DOCUMENT SEGMENT:

Whatever the problem with onions in the Carolinas has been this year is not to do with how we store them at home--they are bad right from the store (visible when they are cut open or peeled).  Thankfully they seem to be getting better in my area now. Hopefully that problem is behind us.

Barbara


----------



## Rocklobster (Nov 29, 2010)

I keep mine in a large plastic pail with a tight fitting lid.


----------



## bakechef (Nov 29, 2010)

Barbara L said:


> Whatever the problem with onions in the Carolinas has been this year is not to do with how we store them at home--they are bad right from the store (visible when they are cut open or peeled).  Thankfully they seem to be getting better in my area now. Hopefully that problem is behind us.
> 
> Barbara



It's nice to know that I'm not the only one having problems.  When Vidalia's were in season, they seemed OK, but pretty much everything else has been hit or miss, mostly miss


----------



## Zhizara (Nov 29, 2010)

The onions I've been buying lately have been good, unlike a few months ago.  The have also been more pungent than I'm used to.


----------



## babetoo (Nov 29, 2010)

i have had problems with the bad inside of onions. ticks me off especially if it is the last one, and the good parts are not enough for the recipe. i don't buy the bags,just me, unless company is coming. i hate paying for something i can't use.


----------



## Bolas De Fraile (Nov 30, 2010)

Do you have the tins of Eazyonions over there.


----------



## Barbara L (Nov 30, 2010)

I've never heard of Eazyonions.  We can buy dehydrated onion flakes, onion powder, onion juice, canned pearl onions, and Frenched fried onions. 

Barbara


----------



## Bolas De Fraile (Nov 30, 2010)

Tinned Eazy fried onions are a Spanish Product, it is chopped onions cooked opaque in olive oil then tinned, they cost about £.60 a tin.

They are the best cheats product.


----------



## Bolas De Fraile (Nov 30, 2010)

Barbara L said:


> Whatever the problem with onions in the Carolinas has been this year is not to do with how we store them at home--they are bad right from the store (visible when they are cut open or peeled). Thankfully they seem to be getting better in my area now. Hopefully that problem is behind us.

SOURCE MATERIAL:
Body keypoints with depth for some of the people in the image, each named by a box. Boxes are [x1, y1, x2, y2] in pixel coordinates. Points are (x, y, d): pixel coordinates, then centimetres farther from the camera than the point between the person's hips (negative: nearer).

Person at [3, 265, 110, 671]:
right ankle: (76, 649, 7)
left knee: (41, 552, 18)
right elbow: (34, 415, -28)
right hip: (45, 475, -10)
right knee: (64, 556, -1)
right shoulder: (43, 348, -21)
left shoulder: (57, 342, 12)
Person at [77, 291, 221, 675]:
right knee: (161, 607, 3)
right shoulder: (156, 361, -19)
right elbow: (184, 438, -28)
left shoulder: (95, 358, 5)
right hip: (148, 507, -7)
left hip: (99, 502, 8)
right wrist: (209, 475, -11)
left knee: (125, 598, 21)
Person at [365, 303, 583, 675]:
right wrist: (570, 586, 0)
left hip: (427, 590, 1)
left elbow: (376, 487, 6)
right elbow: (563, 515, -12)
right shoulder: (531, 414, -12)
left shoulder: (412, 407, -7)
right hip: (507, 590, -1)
---
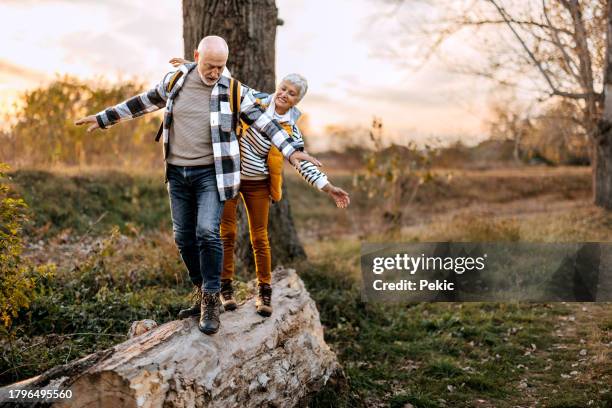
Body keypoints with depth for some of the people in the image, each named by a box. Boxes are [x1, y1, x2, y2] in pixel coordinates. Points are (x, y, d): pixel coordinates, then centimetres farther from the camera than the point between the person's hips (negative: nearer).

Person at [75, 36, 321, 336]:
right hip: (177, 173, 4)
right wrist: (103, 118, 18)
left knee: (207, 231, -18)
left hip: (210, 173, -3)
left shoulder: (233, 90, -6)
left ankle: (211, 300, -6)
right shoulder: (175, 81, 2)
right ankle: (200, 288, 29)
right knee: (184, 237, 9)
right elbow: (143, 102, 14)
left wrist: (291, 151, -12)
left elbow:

WHAT THE TASK ASKS: Reproduce the onion discussion thread word for word, from start to finish. The records play no part in this work.

RESULT FOR THIS TASK:
Whatever the problem with onions in the Carolinas has been this year is not to do with how we store them at home--they are bad right from the store (visible when they are cut open or peeled).  Thankfully they seem to be getting better in my area now. Hopefully that problem is behind us.

Barbara


----------



## Rocklobster (Nov 29, 2010)

I keep mine in a large plastic pail with a tight fitting lid.


----------



## bakechef (Nov 29, 2010)

Barbara L said:


> Whatever the problem with onions in the Carolinas has been this year is not to do with how we store them at home--they are bad right from the store (visible when they are cut open or peeled).  Thankfully they seem to be getting better in my area now. Hopefully that problem is behind us.
> 
> Barbara



It's nice to know that I'm not the only one having problems.  When Vidalia's were in season, they seemed OK, but pretty much everything else has been hit or miss, mostly miss


----------



## Zhizara (Nov 29, 2010)

The onions I've been buying lately have been good, unlike a few months ago.  The have also been more pungent than I'm used to.


----------



## babetoo (Nov 29, 2010)

i have had problems with the bad inside of onions. ticks me off especially if it is the last one, and the good parts are not enough for the recipe. i don't buy the bags,just me, unless company is coming. i hate paying for something i can't use.


----------



## Bolas De Fraile (Nov 30, 2010)

Do you have the tins of Eazyonions over there.


----------



## Barbara L (Nov 30, 2010)

I've never heard of Eazyonions.  We can buy dehydrated onion flakes, onion powder, onion juice, canned pearl onions, and Frenched fried onions. 

Barbara


----------



## Bolas De Fraile (Nov 30, 2010)

Tinned Eazy fried onions are a Spanish Product, it is chopped onions cooked opaque in olive oil then tinned, they cost about £.60 a tin.

They are the best cheats product.


----------



## Bolas De Fraile (Nov 30, 2010)

Barbara L said:


> Whatever the problem with onions in the Carolinas has been this year is not to do with how we store them at home--they are bad right from the store (visible when they are cut open or peeled). Thankfully they seem to be getting better in my area now. Hopefully that problem is behind us.